Davacı vekilinin 13/12/2022 tarihli duruşmada beyanında; Karşı tarafla anlaştığı, davadan feragat ettiği, karşılıklı olarak vekalet ücreti ve yargılama gideri talebi olmadığını beyan edip imzasının alınmış olduğu görülmüştür.Davalı vekilinin 13/12/2022 tarihli duruşmada beyanında; Karşı tarafla anlaştığı, davadan feragat ettiği, karşılıklı olarak vekalet ücreti ve yargılama gideri talebi olmadığını beyan edip imzasının alınmış olduğu görülmüştür.HMK nun 311(1) maddesi uyarınca feragat, kesin hüküm gibi kesin sonuç doğurduğu gibi HMK.’nun 309(2) maddesi uyarınca feragat karşı tarafın ve mahkemenin muvafakatına da bağlı olmamakla 13/12/2022 tarihli duruşmada davacı vekili ve davalı vekilinin karşılıklı feragat beyanlarıyla davadan feragat ettiği ve davacı vekilinin vekaletnamesinde feragat yetkisinin de bulunduğu anlaşıldığından anlaşıldığından, davanın feragat nedeniyle reddine dair karar verilmiş, davacı ve davalı vekilleri tarafından yargılama gideri ile vekalet ücreti talep edilmediğinden talep doğrultusunda aşağıdaki şekilde hüküm kurulmuştur.

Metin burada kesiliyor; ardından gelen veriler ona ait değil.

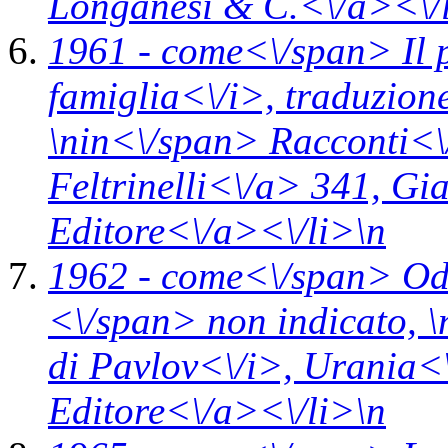
Longanesi & C.<\/a><\/
1961 -
come<\/span>
Il 
famiglia<\/i>,
traduzion
\n
in<\/span>
Racconti<\
Feltrinelli<\/a> 341,
Gia
Editore<\/a><\/li>\n
1962 -
come<\/span>
Od
<\/span> non indicato, \
di Pavlov<\/i>,
Urania<
Editore<\/a><\/li>\n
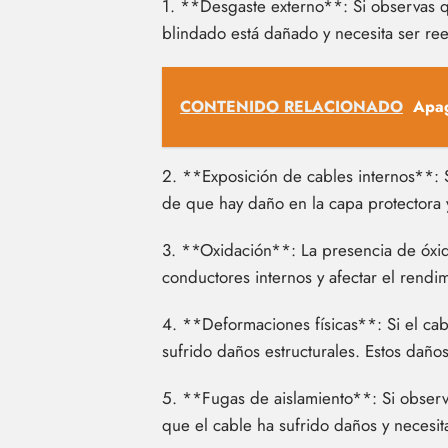
1. **Desgaste externo**: Si observas qu
blindado está dañado y necesita ser re
CONTENIDO RELACIONADO
Apag
2. **Exposición de cables internos**: S
de que hay daño en la capa protectora y
3. **Oxidación**: La presencia de óxido
conductores internos y afectar el rendim
4. **Deformaciones físicas**: Si el ca
sufrido daños estructurales. Estos dañ
5. **Fugas de aislamiento**: Si observa
que el cable ha sufrido daños y necesi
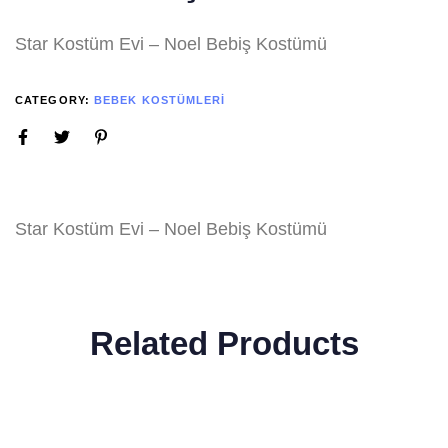
Star Kostüm Evi – Noel Bebiş Kostümü
CATEGORY:
BEBEK KOSTÜMLERI
Star Kostüm Evi – Noel Bebiş Kostümü
Related Products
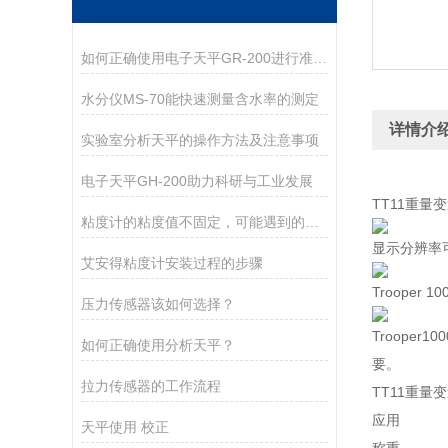
如何正确使用电子天平GR-200进行准确测量？
水分仪MS-70能快速测量含水率的测定
详情介
实验室分析天平的操作方法及注意事项
电子天平GH-200助力科研与工业发展
TT11重量
粘度计的粘度值不固定，可能遇到的现象
显示分辨率可
艾安得粘度计安装过程的步骤
Troope
压力传感器该如何选择？
Troope
如何正确使用分析天平？
要。
拉力传感器的工作流程
TT11重量
应用
天平使用 校正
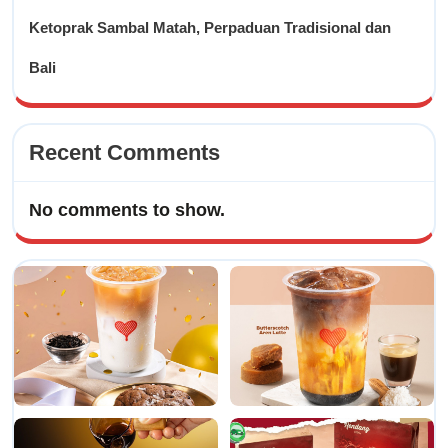
Ketoprak Sambal Matah, Perpaduan Tradisional dan
Bali
Recent Comments
No comments to show.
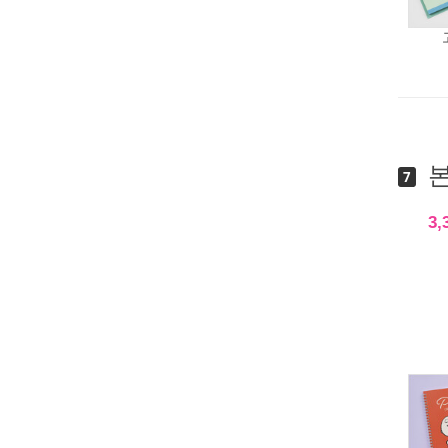
본
7
3,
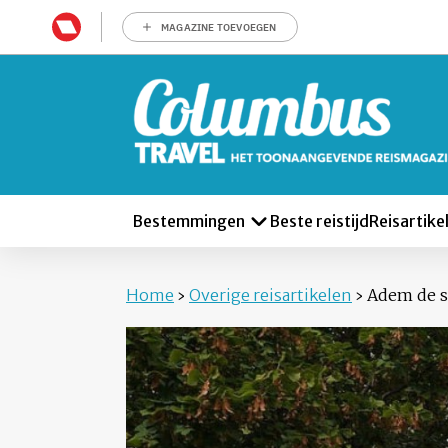
MAGAZINE TOEVOEGEN
Bestemmingen
Beste reistijd
Reisartike
Home
›
Overige reisartikelen
›
Adem de s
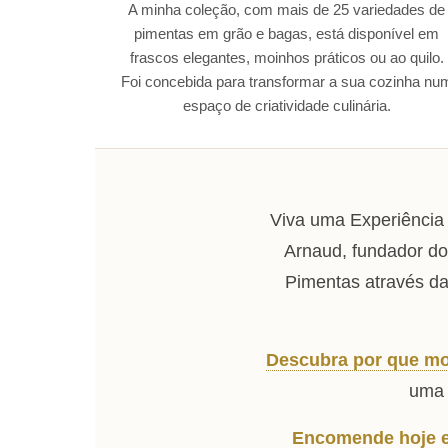
A minha coleção, com mais de 25 variedades de
pimentas em grão e bagas, está disponível em
frascos elegantes, moinhos práticos ou ao quilo.
Foi concebida para transformar a sua cozinha nu
espaço de criatividade culinária.
Viva uma Experiência
Arnaud, fundador do
Pimentas através da
Descubra por que mot
uma 
Encomende hoje e 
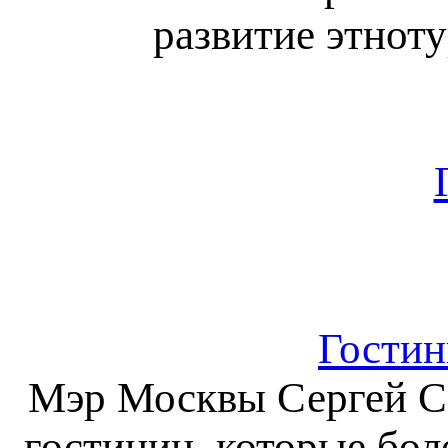
развитие этнот
Гостин
Мэр Москвы Сергей Со
гостиниц, которые бо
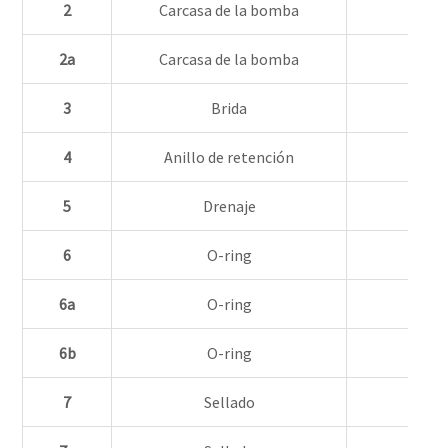
2
Carcasa de la bomba
2a
Carcasa de la bomba
3
Brida
4
Anillo de retención
5
Drenaje
6
O-ring
6a
O-ring
6b
O-ring
7
Sellado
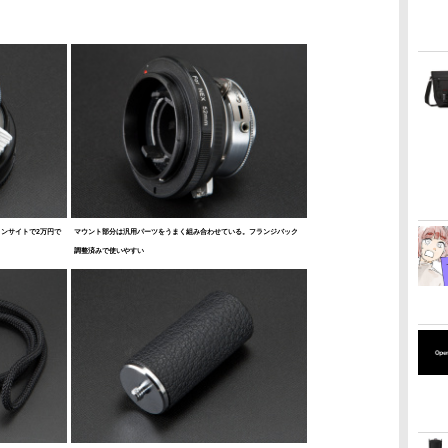
ョンサイトで2万円で
マウント部分は汎用パーツをうまく組み合わせている。フランジバック
調整済みで使いやすい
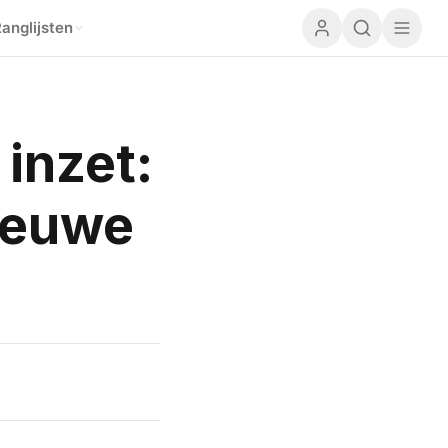
anglijsten
 inzet:
nieuwe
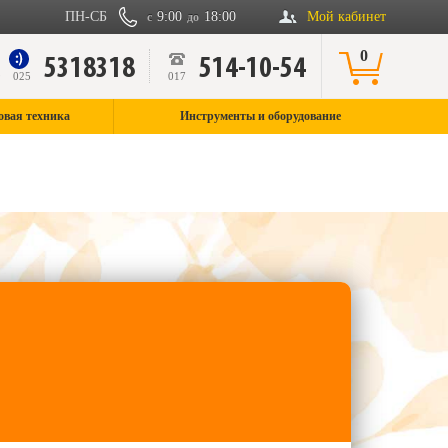
ПН-СБ
9:00
18:00
Мой кабинет
с
до
0
5318318
514-10-54
9
025
017
овая техника
Инструменты и оборудование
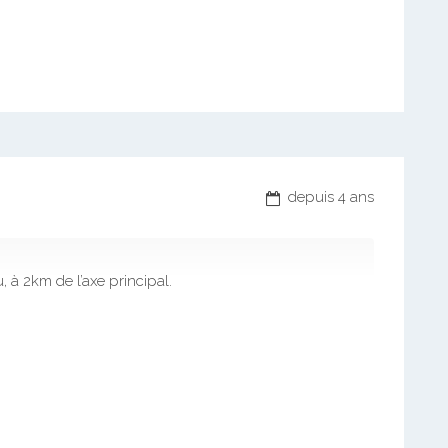
depuis 4 ans
 à 2km de l’axe principal.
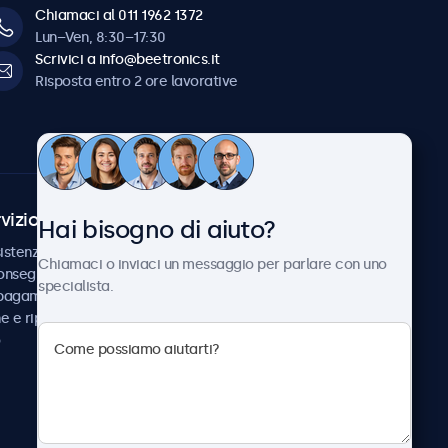
Chiamaci al 011 1962 1372
Lun–Ven, 8:30–17:30
Scrivici a info@beetronics.it
Risposta entro 2 ore lavorative
vizio Clienti
Chi siamo
Hai bisogno di aiuto?
istenza
Collaborazioni
Chiamaci o inviaci un messaggio per parlare con uno
consegna
Notizie e aggiornamenti
specialista.
 pagamento
Informazioni su
ne e riparazione
Beetronics
Lavora con noi
Termini e condizioni
Informativa sulla Privacy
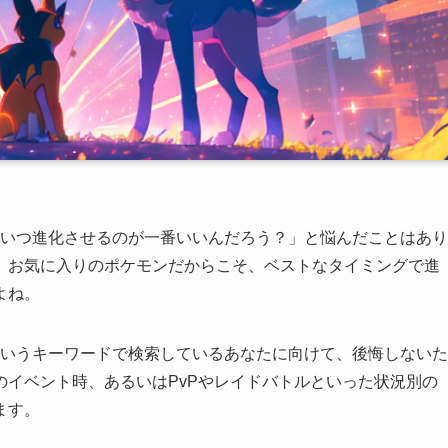
、いつ進化させるのが一番いいんだろう？」と悩んだことはあり
、お気に入りのポケモンだからこそ、ベストなタイミングで進
よね。
というキーワードで検索しているあなたに向けて、後悔しないた
イベント時、あるいはPvPやレイドバトルといった状況別の
ます。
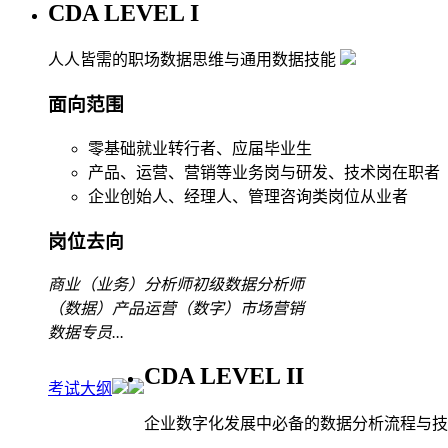
CDA LEVEL I
人人皆需的职场数据思维与通用数据技能
面向范围
零基础就业转行者、应届毕业生
产品、运营、营销等业务岗与研发、技术岗在职者
企业创始人、经理人、管理咨询类岗位从业者
岗位去向
商业（业务）分析师
初级数据分析师
（数据）产品运营
（数字）市场营销
数据专员
...
CDA LEVEL II
考试大纲
企业数字化发展中必备的数据分析流程与技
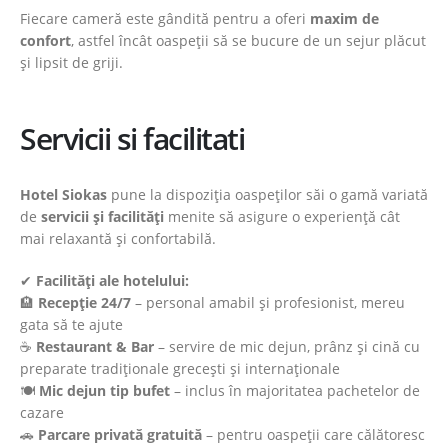
Fiecare cameră este gândită pentru a oferi
maxim de
confort
, astfel încât oaspeții să se bucure de un sejur plăcut
și lipsit de griji.
Servicii si facilitati
Hotel Siokas
pune la dispoziția oaspeților săi o gamă variată
de
servicii și facilități
menite să asigure o experiență cât
mai relaxantă și confortabilă.
✔
Facilități ale hotelului:
🏨
Recepție 24/7
– personal amabil și profesionist, mereu
gata să te ajute
☕
Restaurant & Bar
– servire de mic dejun, prânz și cină cu
preparate tradiționale grecești și internaționale
🍽
Mic dejun tip bufet
– inclus în majoritatea pachetelor de
cazare
🚗
Parcare privată gratuită
– pentru oaspeții care călătoresc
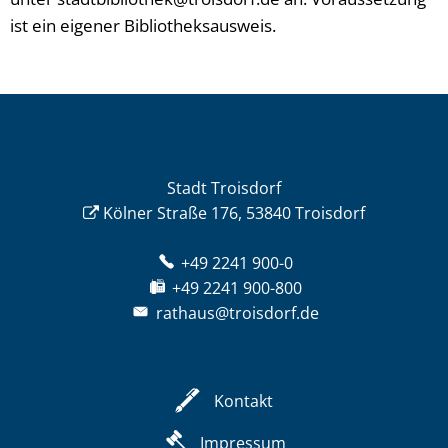
ist ein eigener Bibliotheksausweis.
Stadt Troisdorf
Kölner Straße 176, 53840 Troisdorf
+49 2241 900-0
+49 2241 900-800
rathaus@troisdorf.de
Kontakt
Impressum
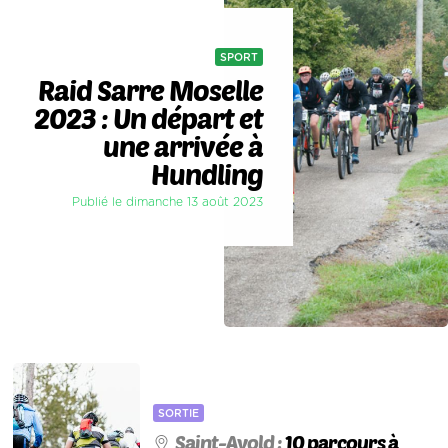
SPORT
Raid Sarre Moselle
2023 : Un départ et
une arrivée à
Hundling
Publié le dimanche 13 août 2023
SORTIE
Saint-Avold :
10 parcours à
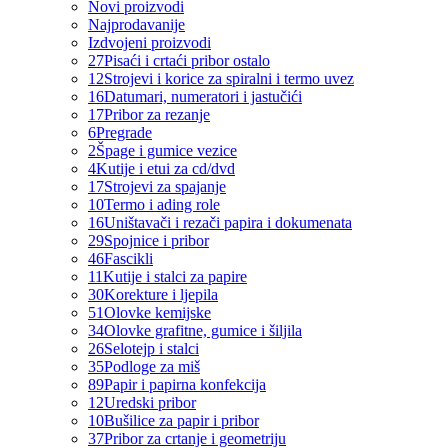
Novi proizvodi
Najprodavanije
Izdvojeni proizvodi
27
Pisaći i crtaći pribor ostalo
12
Strojevi i korice za spiralni i termo uvez
16
Datumari, numeratori i jastučići
17
Pribor za rezanje
6
Pregrade
2
Špage i gumice vezice
4
Kutije i etui za cd/dvd
17
Strojevi za spajanje
10
Termo i ading role
16
Uništavači i rezači papira i dokumenata
29
Spojnice i pribor
46
Fascikli
11
Kutije i stalci za papire
30
Korekture i ljepila
51
Olovke kemijske
34
Olovke grafitne, gumice i šiljila
26
Selotejp i stalci
35
Podloge za miš
89
Papir i papirna konfekcija
12
Uredski pribor
10
Bušilice za papir i pribor
37
Pribor za crtanje i geometriju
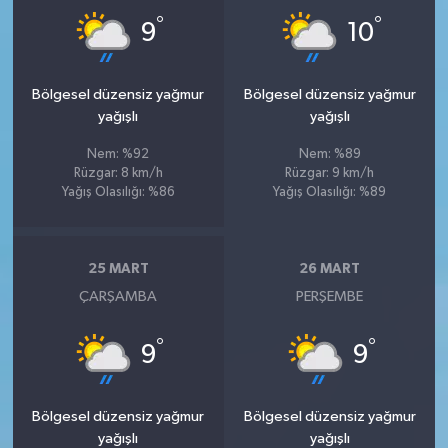
°
°
9
10
Bölgesel düzensiz yağmur
Bölgesel düzensiz yağmur
yağışlı
yağışlı
Nem: %92
Nem: %89
Rüzgar: 8 km/h
Rüzgar: 9 km/h
Yağış Olasılığı: %86
Yağış Olasılığı: %89
25 MART
26 MART
ÇARŞAMBA
PERŞEMBE
°
°
9
9
Bölgesel düzensiz yağmur
Bölgesel düzensiz yağmur
yağışlı
yağışlı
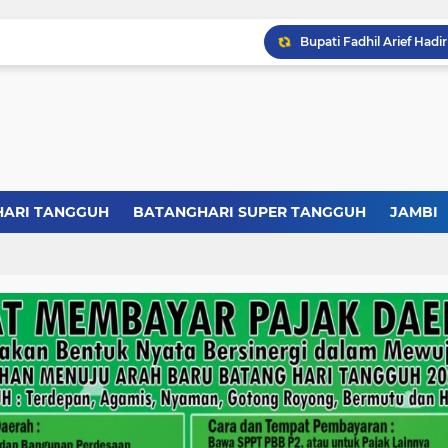
HARI TANGGUH
BATANGHARI SUPER TANGGUH
JAMBI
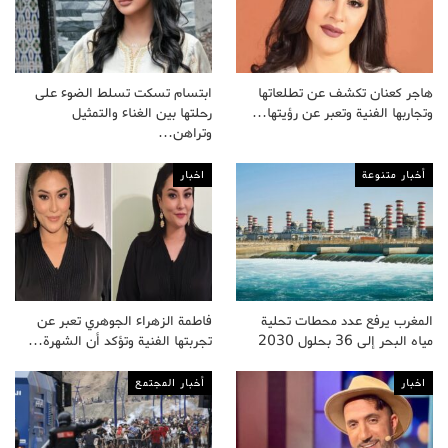
هاجر كعنان تكشف عن تطلعاتها
ابتسام تسكت تسلط الضوء على
وتجاربها الفنية وتعبر عن رؤيتها…
رحلتها بين الغناء والتمثيل
وتراهن…
أخبار متنوعة
اخبار
المغرب يرفع عدد محطات تحلية
فاطمة الزهراء الجوهري تعبر عن
مياه البحر إلى 36 بحلول 2030
تجربتها الفنية وتؤكد أن الشهرة…
اخبار
أخبار المجتمع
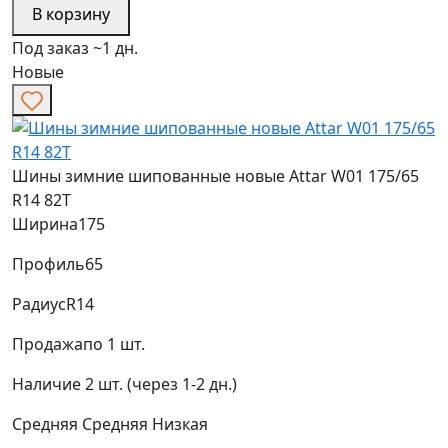
В корзину
Под заказ ~1 дн.
Новые
Шины зимние шипованные новые Attar W01 175/65
R14 82T
Ширина
175
Профиль
65
Радиус
R14
Продажа
по 1 шт.
Наличие
2 шт. (через 1-2 дн.)
Средняя
Средняя
Низкая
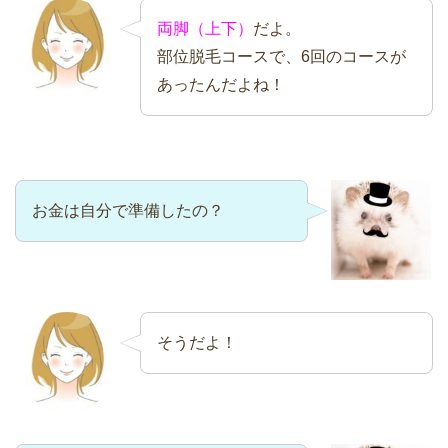
両脚（上下）
だよ。
部位脱毛コースで、6回のコースが
あったんだよね！
お金は自分で準備したの？
そうだよ！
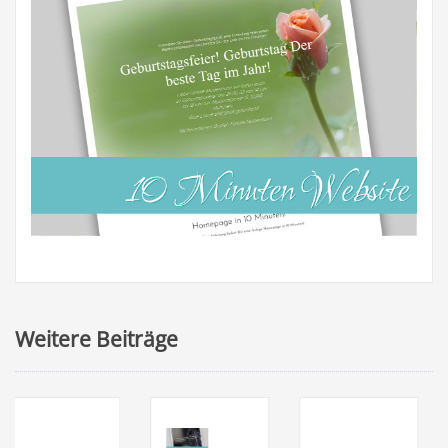
Weitere Beiträge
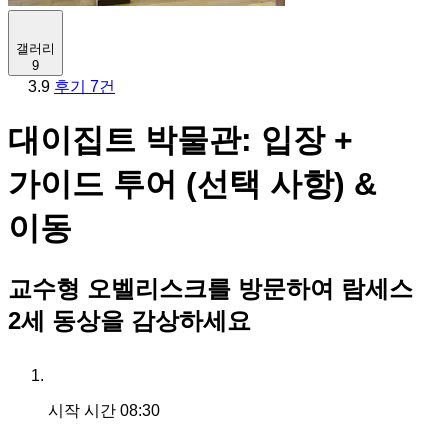
갤러리
9
3.9
후기 7건
대이집트 박물관: 입장 +
가이드 투어 (선택 사항) &
이동
교수형 오벨리스크를 방문하여 람세스
2세 동상을 감상하세요
시작 시간
08:30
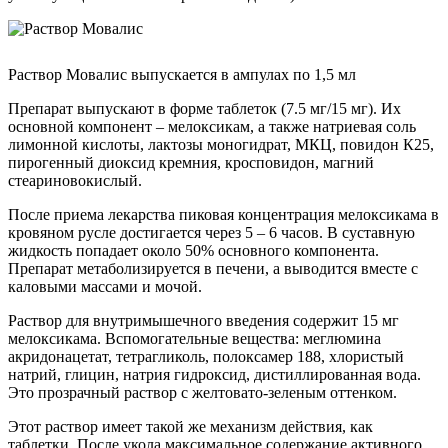
Раствор Мовалис выпускается в ампулах по 1,5 мл
Препарат выпускают в форме таблеток (7.5 мг/15 мг). Их
основной компонент – мелоксикам, а также натриевая соль
лимонной кислоты, лактозы моногидрат, МКЦ, повидон К25,
пирогенный диоксид кремния, кросповидон, магний
стеариновокислый.
После приема лекарства пиковая концентрация мелоксикама в
кровяном русле достигается через 5 – 6 часов. В суставную
жидкость попадает около 50% основного компонента.
Препарат метаболизируется в печени, а выводится вместе с
каловыми массами и мочой.
Раствор для внутримышечного введения содержит 15 мг
мелоксикама. Вспомогательные вещества: меглюмина
акридонацетат, тетрагликоль, полоксамер 188, хлористый
натрий, глицин, натрия гидроксид, дистиллированная вода.
Это прозрачный раствор с желтовато-зеленым оттенком.
Этот раствор имеет такой же механизм действия, как
таблетки. После укола максимальное содержание активного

HÜKÜM: Gerekçesi yukarıda açıklandığı üzere
1-Davanın FERAGAT NEDENİYLE REDDİNE,
2-Alınması gerekli 80,70-TL karar harcı peşin alındığından yeniden alınmasına yer olmadığına, fazla alınan 792,75-TL nin karar kesinleştiğinde davacı tarafa iadesine,
3-TTK 5/A maddesi ve 6325 Sayılı Hukuk Uyuşmazlıklarında Arabuluculuk Kanunu 18/A fıkrası ve Arabuluculuk Kanunu Yönetmeliği tarife hükümleri uyarınca 1.320,00-TL arabuluculuk ücreti davacıdan alınarak hazineye irat kaydına,
4-Davacı tarafından yapılan yargılama giderlerinin davacı üzerinde bırakılmasına,
5-Talep edilmediğinden davalı lehine vekalet ücreti takdirine yer olmadığına,
Dair; davacı vekili ve davalı vekilinin yüzlerine karşı gerekçeli kararın tebliğinden itibaren 2 haftalık yasal süre içinde Bölge Adliye Mahkemesine istinaf yolu açık olmak üzere verilen karar açıkça okunup, usulen anlatıldı.